(Beginning of Excerpted text)

Skip to main content

“Jesus, remember me when you come into your kingdom.” — Luke 23:42

Mission Connections
Join us on Facebook   Follow us on Twitter   Subscribe by RSS

For more information:

Mission Connections letters
and Mission Speakers

Anne Blair
(800) 728-7228, x5272
Send Email

Or write to
100 Witherspoon Street
Louisville, KY 40202

A letter from Tricia Lloyd-Sidle in the Caribbean

April 13, 2009

Dear Friends

I begin with warm greetings in Christ’s name and a reminder that you are on my mailing list to receive these occasional letters. They are updates about the mission work I facilitate on behalf of the PC(USA) and our partners in Cuba, Jamaica, and the Dominican Republic, as well as the Caribbean and North American Council for Mission. The letters are also available online at the Mission Connections Web site, where you will also find dozens of new letters posted each month from various parts of the world and links to more information. 

Spotlight on Cuba

In February, I accompanied a 13-member delegation sponsored by the Association of Retired Presbyterian Ministers, Spouses and Survivors (ARMSS) on a ten-day encounter with the Presbyterian-Reformed Church in Cuba. This group of energetic and thoughtful folks, like so many “retired” Presbyterians, remain actively committed to mission. ARMSS has an ongoing commitment to support the Presbyterian-Reformed Church in Cuba. After visiting the Evangelical Theological Seminary in Matanzas, the delegation is working on a project to upgrade the seminary’s digital library with new computers and Spanish theological resources in digital format.

The retired pastors were repeatedly asked to share their thoughts about President Obama and his Cuba policy. Indeed, 2009 may very well be a historic year in terms of U.S. policy vis-à-vis Cuba. Recently, five-year old restrictions on Cuban-American travel to visit family in Cuba were loosened. Once again, Cuban-Americans are permitted to travel annually to visit both immediate and extended family members on the island. The president is expected to remove all restrictions on Cuban-American travel soon and perhaps also relax complex regulations that govern non-tourist travel, such as the trips taken by many Presbyterian groups each year. There is also strong bi-partisan support to lift all travel restrictions. If you are interested in the ins-and-outs of legislative and executive action to change Cuba policy, I suggest the Latin America Working Group — (202) 546-7010.

(End of Excerpted text)

▶ What to work on
**1.** Answer these from the mission letter about the Caribbean, one line each:
(a) What date does the mission letter bear?
(b) How many people were in the delegation that the retired ministers' association sponsored?
(c) Which seminary did that delegation visit, and in what city?
**2.** Please extend the mission letter about Cuba and the Caribbean, picking up right after its final sentence.

(Beginning of Given data)

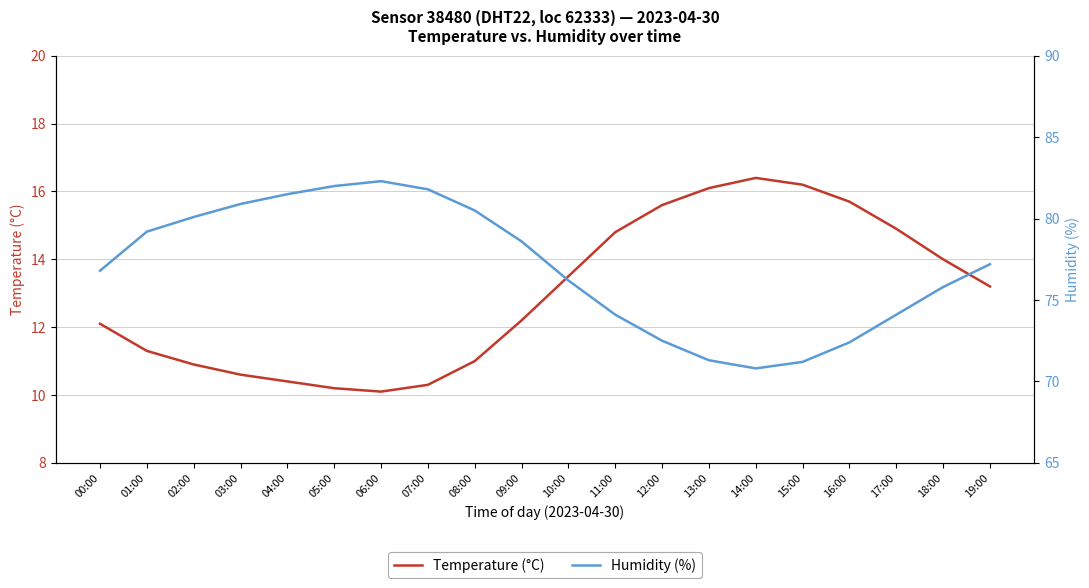

What is the value of the Temperature (°C) point at the 9th from the left?

11.0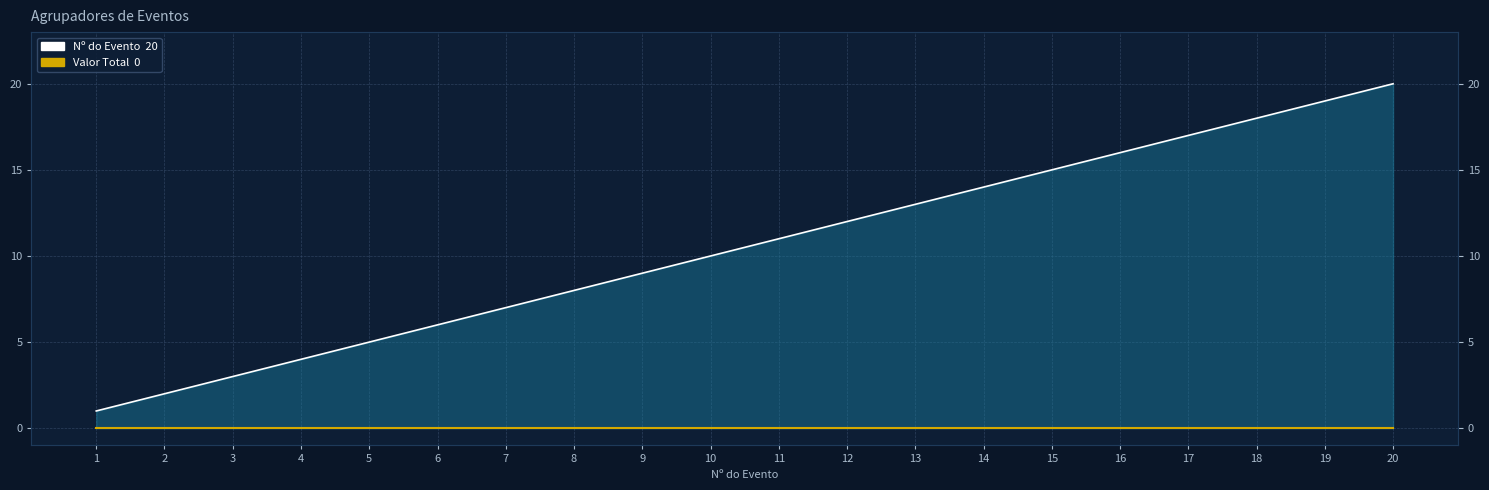

True or false: Valor Total dos Eventos (R$) and Nº do Evento (line) intersect in this chart.

False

(End of Given data)

▶ Answers to the exercise
**1.**
(a) April 13, 2009
(b) 13
(c) The Evangelical Theological Seminary, in Matanzas

**2.**
Travel restrictions are only one part of the embargo that the United States imposed on Cuba almost 50 years ago. Since 1969, the Presbyterian Church (U.S.A.) has repeatedly called for easing various aspects of the embargo. “One tragic feature of the embargo,” the 2003 General Assembly, “has been the blocking of pension payments to retired Cuban pastors and teachers who were members of U.S. Protestant denominations before those churches became autonomous bodies m the 1960s.” While the Board of Pensions has been able to make partial payments to some pensioners in some circumstances, repeated efforts to gain the authority to honor the contractual obligations to our pensioners in full have been denied.”

Photo of a man caught in a gesture while speaking. The line of a blackboard is visible at the edge of the photograph.

The Rev. Carlos Piedra has been an ordained pastor in the Presbyterian-Reformed Church in Cuba for 48 years.  Photo by David P. Young.

The Rev. Carlos Piedra is one of six would-be pensioners who are unable to receive any pension payments. Their pensions are totally frozen because they do not have relatives living in the United States, the only channel the Board of Pensions is currently authorized to use for getting money to persons living in Cuba. “We are very concerned about the six who are not receiving any pension payments!” church leaders stated in February when asked what issues they would like me to share with churches in the United States.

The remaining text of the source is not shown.